Adeta ego mastürbasyonu yapmak için mi o üniformayla kuşanmıştır?
Halka karşı bu gayri insani tutumları takınma cürretini nereden bulmaktadır? Bu ve buna benzer yaşanan olaylar sonucunda doğan her hangi bir şikayet üzerine soruşturma izlenmekte midir? İzlenmekteyse, soruşturmalar nasıl bir yöntemle izlenmektedir?
Bu soruşturmalar yeterince nesnel midir? Ölçüt olarak temele insan haklarını almakta mıdır?
Soruşturmaların sonucu olarak ne gibi yaptırımlar uygulanmaktadır? Bu yaptırımların “hesap verilebilirlik” aralığı ne kadar engindir?
Bizim ahali düşkündür çokça adasına. Kışını da bir başka sever yazını da. Kestane pişirir, portakal kabuğu atar köze, şömineye. Döndümüydü bahar, başlar sıcacık yeller esmeye. Bahar ertesi de kavurur tenlerimizi, cennet sıcaklığıdır adeta. E çare nerede peki? Atarsın kendini “çok sulara”, denizlere, deryalara. Tek başına, ailece, eş ile dost ile severiz deniz sefalarını. Kah suya girer serinler, kah muhabbet ederiz kumullarda. Hele bir de bir iki bardak tokuşturursak ne ala.
Yaklaşık 10 gün önce Cratos Otel önündeki kıyıyı ücretsiz kullanmak isteyen bir grup yurttaş; otel görevlilerince engellenince, “bekçi”den haklarını kullanabilmesi için yardım talebinde bulunmuş ve olay yerine gelen “bekçi” sermaye ağzıyla konuşarak, adeta halkın karşısında saf tutmuştur.

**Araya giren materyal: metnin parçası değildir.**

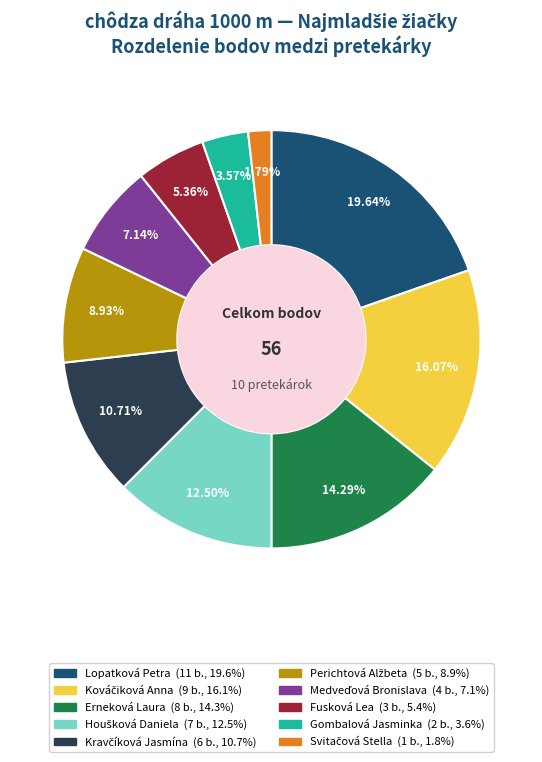

How many segments does this pie chart have?

10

Gücünü halktan alan/alması gereken bir devletin kurumu olarak, halktan yana saf tutmakta mıdır?
Halk ile sermaye arasındaki ihtilaflarda, ezilmeye çalışılanın mı yoksa mali gücü elinde bulunduranın mı arkası kollanmaktadır?
Daha bir çoğunu sıralayabileceğimiz bu ve benzeri soruların cevaplarını, polis örgütü sivile bağlanmadan alabilir miyiz? Kanımca hayır!!!!
O halde; sivil siyasi otoriteler, söz- yetki- karar mekanizmalarına tümden sahip olmak istiyorlarsa, tüm bahanelerden ari irade geliştirip “Halkın Bekçileri” örgütünü askerin vesayetinden çıkarmalıdır ve İçişleri Bakanlığı’na bağlamalıdır. Aksi durumda; samimiyetlerinden şüphe duymak ve bunu yine yeniden dillendirmek, halk odaklı somut uygulamalar talep etmek bize görevdir. Sadece şiar eylemek değildir meziyet. Hüner şiarı pratiğe dökebilmektir.